── Passage provided

Why You Should Kill Your Darlings (& Other Content Marketing Rules to Live By)

By Drift

“Kill your darlings, kill your darlings, even when it breaks your egocentric little scribbler’s heart, kill your darlings.”

– Stephen King

Self-editing is – without a doubt – the most difficult challenge for any writer.

And King laid bare the reason why: We all have an ego.

As a content marketer, it’s easy to get attached to the content you create. We all want to be master storytellers. Sometimes we fall in love with our own stories.

So it can be painful when someone tells you that your content isn’t working – and should be put on the chopping block ?

But what if it didn’t have to be so painful?

That’s what we’re going to talk about today. How to recognize and cut content that isn’t helping anyone but you – a process better known as “killing your darlings.”

As an added bonus, I’m also sharing strategies on killing other people’s darlings (without devastating them emotionally) and some bonus content marketing rules to live by.

Let’s get into it ?

How to Kill Your Darlings (& Your Ego)

In writing, darlings are words and concepts we create and become emotionally invested in – so much so that we don’t care if our ideas are clear (or helpful) to our audience.

?And that – right there – is why darlings need to go.

You might be thinking: If self-editing is so hard, why not just leave it to the editors?

There’s no question, having a good editor is invaluable – for those lucky enough to have one.

But if you want to become a better content marketer or a better writer, designer, thinker, or creator, you need to have a critical eye for your own work.

For many of those fields I mentioned, criticism is a part of life. We’ve embedded ourselves in careers that call for it. Still, many of us are rarely taught how to do this with our own work – in a healthy way.

And because we’ve relied on other people to do the critiquing for us – when we do get criticism we disagree with, our reactions can be…less than ideal ?

So how do you become a better critic of your own work? Here are a few places to get started ?

Put the Audience First

There’s a Drift leadership principle that every content marketer should use as a mantra: Put the customer at the center of everything you do.

All the content you create should help your customers or prospective customers.

Every word, every phrase, every paragraph – is it there to help your audience in some way, shape, or form? If not, cut it ✂️

Drift VP of Content & Community, Mark Kilens, wrote a whole blog on how to put the customer at the center of your content marketing ?give it a read.

────

* To-do list:
1. Copy, word for word, the stretch of the post on killing your darlings from "So how do you" through "or prospective customers.".
2. In the post on killing your darlings, which Drift leadership principle should every content marketer use as a mantra?
The material after the post on killing your darlings isn't needed.

── Given material

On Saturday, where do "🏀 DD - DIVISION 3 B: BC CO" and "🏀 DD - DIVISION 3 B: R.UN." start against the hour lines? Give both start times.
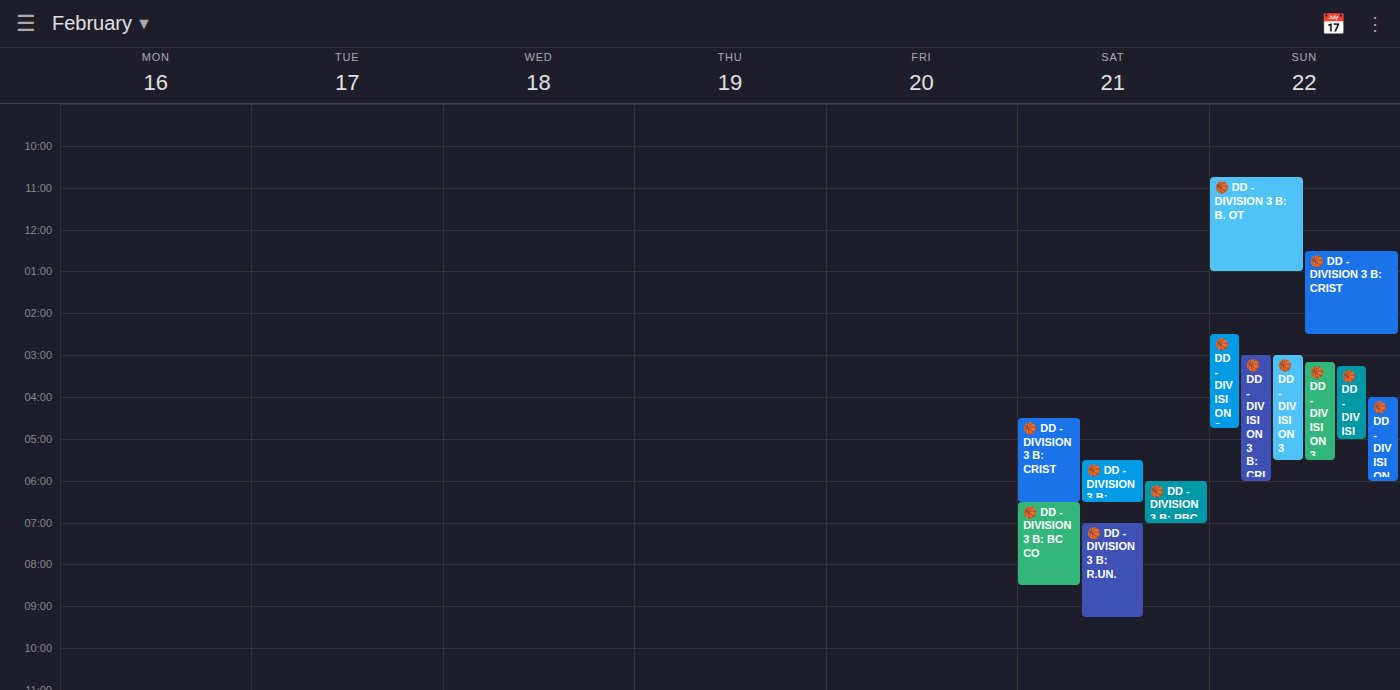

────

* Solutions below:
1.
So how do you become a better critic of your own work? Here are a few places to get started ?

Put the Audience First

There’s a Drift leadership principle that every content marketer should use as a mantra: Put the customer at the center of everything you do.

All the content you create should help your customers or prospective customers.

2. Put the customer at the center of everything you do.